3-D Object Recognition by Computer Vision for Autonomous Working Robot
Grant-in-Aid for General Scientific Research (C)
|Allocation Type||Single-year Grants|
|Research Institution||Nagoya University|
NOMURA Yoshihiko Nagoya Univ. Fac. of Eng. Asso. Prof., 工学部, 助教授 (00228371)
FUJII Seizo Nagoya Univ. Fac. of Eng. Prof., 工学部, 教授 (20023038)
|Project Period (FY)
1992 – 1993
Completed(Fiscal Year 1993)
|Budget Amount *help
¥2,100,000 (Direct Cost : ¥2,100,000)
Fiscal Year 1993 : ¥400,000 (Direct Cost : ¥400,000)
Fiscal Year 1992 : ¥1,700,000 (Direct Cost : ¥1,700,000)
|Keywords||Object recognition / Model based vision / Vision / Pattern matching / Non-linear optimization / Pose estimation / Potential field / 3-D object / 非線形最小二乗法 / 位置・姿勢推定|
We have studied some unknown parameter estimation techniques, i.e., matching algorithms between a model object and an input one under this grant.

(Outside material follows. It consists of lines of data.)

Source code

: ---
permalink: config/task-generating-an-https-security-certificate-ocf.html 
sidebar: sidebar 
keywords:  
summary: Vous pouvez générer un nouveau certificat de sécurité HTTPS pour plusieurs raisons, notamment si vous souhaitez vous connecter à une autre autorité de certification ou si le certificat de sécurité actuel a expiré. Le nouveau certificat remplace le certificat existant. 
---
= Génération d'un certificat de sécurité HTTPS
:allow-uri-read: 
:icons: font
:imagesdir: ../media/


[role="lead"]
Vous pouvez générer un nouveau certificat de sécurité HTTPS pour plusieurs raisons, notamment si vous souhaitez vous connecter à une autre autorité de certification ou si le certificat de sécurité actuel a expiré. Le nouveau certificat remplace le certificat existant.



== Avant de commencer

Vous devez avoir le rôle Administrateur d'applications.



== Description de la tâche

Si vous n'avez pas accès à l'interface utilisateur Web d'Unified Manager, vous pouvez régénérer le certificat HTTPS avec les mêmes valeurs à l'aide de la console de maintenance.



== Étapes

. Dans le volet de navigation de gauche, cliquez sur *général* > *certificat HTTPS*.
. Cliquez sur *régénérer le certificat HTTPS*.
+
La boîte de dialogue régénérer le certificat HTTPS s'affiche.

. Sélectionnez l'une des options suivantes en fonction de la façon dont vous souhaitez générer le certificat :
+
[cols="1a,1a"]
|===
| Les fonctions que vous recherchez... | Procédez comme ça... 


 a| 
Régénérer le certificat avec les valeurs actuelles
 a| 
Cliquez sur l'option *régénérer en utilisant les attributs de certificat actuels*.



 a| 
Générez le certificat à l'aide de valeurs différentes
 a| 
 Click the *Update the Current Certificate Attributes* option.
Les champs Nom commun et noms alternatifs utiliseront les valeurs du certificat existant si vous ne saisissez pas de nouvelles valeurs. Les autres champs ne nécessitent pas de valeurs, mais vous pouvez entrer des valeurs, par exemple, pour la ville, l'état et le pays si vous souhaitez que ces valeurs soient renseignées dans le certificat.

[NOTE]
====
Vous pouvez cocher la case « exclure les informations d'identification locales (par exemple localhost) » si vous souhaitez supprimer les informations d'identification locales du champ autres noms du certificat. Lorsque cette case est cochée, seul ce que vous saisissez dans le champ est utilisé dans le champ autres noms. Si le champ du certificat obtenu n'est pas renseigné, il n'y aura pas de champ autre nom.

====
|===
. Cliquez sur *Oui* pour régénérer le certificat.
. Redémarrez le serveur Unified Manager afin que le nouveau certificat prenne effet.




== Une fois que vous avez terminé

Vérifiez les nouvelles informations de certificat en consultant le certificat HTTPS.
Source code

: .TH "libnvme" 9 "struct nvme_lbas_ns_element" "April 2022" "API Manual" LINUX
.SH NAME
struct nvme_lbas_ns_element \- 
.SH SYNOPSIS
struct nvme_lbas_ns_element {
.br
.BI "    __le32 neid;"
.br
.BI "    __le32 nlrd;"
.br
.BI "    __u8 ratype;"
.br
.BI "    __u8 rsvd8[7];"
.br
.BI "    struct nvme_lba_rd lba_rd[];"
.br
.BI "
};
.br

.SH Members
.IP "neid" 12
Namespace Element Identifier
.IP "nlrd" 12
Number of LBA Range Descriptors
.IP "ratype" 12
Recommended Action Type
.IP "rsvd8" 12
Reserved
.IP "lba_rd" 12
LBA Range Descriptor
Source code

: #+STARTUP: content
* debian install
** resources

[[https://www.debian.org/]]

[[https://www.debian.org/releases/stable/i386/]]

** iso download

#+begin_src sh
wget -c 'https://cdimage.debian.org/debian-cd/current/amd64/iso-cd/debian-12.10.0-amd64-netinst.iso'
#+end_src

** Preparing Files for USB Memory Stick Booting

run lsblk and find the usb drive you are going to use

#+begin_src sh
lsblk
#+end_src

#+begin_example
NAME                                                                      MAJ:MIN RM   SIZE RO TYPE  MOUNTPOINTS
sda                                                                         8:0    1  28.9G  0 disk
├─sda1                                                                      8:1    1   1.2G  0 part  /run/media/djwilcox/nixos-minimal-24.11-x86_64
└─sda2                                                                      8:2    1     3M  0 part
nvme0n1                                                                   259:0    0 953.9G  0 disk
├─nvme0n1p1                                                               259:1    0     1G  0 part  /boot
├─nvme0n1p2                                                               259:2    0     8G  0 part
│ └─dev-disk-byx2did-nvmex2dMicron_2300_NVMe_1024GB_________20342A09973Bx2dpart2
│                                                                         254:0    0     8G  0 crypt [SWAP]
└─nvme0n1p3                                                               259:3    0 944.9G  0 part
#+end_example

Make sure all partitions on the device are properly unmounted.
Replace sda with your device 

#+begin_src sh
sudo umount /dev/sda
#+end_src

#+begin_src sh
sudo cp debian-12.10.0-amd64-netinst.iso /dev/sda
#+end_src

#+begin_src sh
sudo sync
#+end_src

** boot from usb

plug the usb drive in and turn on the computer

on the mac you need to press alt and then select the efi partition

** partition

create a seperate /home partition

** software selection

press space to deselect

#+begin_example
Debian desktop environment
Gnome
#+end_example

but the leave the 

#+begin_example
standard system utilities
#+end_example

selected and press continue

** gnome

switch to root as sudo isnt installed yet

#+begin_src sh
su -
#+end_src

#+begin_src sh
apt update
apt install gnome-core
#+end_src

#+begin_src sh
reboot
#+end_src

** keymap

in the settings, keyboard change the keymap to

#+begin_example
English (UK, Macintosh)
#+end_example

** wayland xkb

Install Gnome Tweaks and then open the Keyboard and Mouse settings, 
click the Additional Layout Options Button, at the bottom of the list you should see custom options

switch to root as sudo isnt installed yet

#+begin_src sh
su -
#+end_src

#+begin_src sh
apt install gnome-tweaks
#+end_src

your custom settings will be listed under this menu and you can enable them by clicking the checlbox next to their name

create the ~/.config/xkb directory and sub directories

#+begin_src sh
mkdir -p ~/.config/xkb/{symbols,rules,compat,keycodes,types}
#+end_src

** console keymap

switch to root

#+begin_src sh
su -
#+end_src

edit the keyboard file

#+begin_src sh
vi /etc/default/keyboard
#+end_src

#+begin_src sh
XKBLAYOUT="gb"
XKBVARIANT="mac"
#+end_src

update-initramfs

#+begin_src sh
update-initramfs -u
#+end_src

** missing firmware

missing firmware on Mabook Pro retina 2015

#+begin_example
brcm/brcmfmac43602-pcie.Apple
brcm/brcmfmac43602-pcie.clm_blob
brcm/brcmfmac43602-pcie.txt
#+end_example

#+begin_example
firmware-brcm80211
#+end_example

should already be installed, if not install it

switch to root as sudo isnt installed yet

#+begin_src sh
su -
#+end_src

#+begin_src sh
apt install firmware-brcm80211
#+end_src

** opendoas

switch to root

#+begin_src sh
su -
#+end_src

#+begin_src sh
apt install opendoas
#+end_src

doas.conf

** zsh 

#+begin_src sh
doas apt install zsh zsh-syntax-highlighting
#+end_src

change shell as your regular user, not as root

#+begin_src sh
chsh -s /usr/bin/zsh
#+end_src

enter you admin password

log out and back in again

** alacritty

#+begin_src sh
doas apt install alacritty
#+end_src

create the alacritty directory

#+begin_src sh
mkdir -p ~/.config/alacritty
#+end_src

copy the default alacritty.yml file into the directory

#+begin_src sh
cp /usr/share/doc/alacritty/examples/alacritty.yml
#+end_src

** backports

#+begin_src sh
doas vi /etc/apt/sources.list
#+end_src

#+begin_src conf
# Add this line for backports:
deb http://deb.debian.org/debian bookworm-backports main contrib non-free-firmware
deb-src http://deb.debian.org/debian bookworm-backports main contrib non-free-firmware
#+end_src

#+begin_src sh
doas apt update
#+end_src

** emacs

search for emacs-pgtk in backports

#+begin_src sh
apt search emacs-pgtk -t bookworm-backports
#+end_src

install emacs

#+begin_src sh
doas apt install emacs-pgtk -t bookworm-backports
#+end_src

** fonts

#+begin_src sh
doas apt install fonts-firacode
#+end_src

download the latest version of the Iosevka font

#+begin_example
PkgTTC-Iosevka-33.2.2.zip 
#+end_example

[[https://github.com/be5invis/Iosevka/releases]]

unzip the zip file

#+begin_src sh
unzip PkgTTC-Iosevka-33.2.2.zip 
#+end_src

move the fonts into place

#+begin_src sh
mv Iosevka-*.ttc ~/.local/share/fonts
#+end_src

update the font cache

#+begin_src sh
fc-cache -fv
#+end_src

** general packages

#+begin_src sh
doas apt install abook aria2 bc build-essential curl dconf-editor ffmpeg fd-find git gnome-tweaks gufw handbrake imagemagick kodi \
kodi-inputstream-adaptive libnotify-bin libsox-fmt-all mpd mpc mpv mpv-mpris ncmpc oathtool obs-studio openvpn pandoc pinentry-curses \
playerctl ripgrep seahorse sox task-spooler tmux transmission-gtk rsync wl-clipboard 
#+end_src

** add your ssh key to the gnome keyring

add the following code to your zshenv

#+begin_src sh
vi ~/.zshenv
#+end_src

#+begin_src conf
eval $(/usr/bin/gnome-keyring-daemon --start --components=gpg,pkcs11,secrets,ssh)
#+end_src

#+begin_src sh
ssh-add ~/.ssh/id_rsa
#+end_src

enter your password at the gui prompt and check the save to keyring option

1. Matching based on observed 3-D shape data
We proposed a shape matching algorithm :
Step 1 : Create potential fields for both shape data of model object and input one.
Step 2 : Match two potential fields using optimization techniques such as the non-linear least squares method and dynamic programming. 3-D pose, i.e., the positoin and orientation of the input object is estimated as a result of matching.
Then, we showed its effectiveness by various simulations. The results are summarized as follows.
(1)Fundamental dynamic characteristics of estimation are clarified under various conditions using a simple rectangular parallelepiped object.
(2)A simple articulatcd model object is transformed into a completely differint shape of input object.
2. Matching based on observed 2-D image data
We proposed an iconic matching algorithm :
Step 1 : Create estimated images assuming pose and shape of a model object.
Step 2 : Match the estimated and input images using optimization tecuniques such as the non-linear least squares method and dynamic programming. 3-D pose and shape of the input object is estimated as a resuit of matching.
Furthermore, we found that the model object can be transformed into the greatly changed input image by considering the degree of coincidence of both estimated and input images.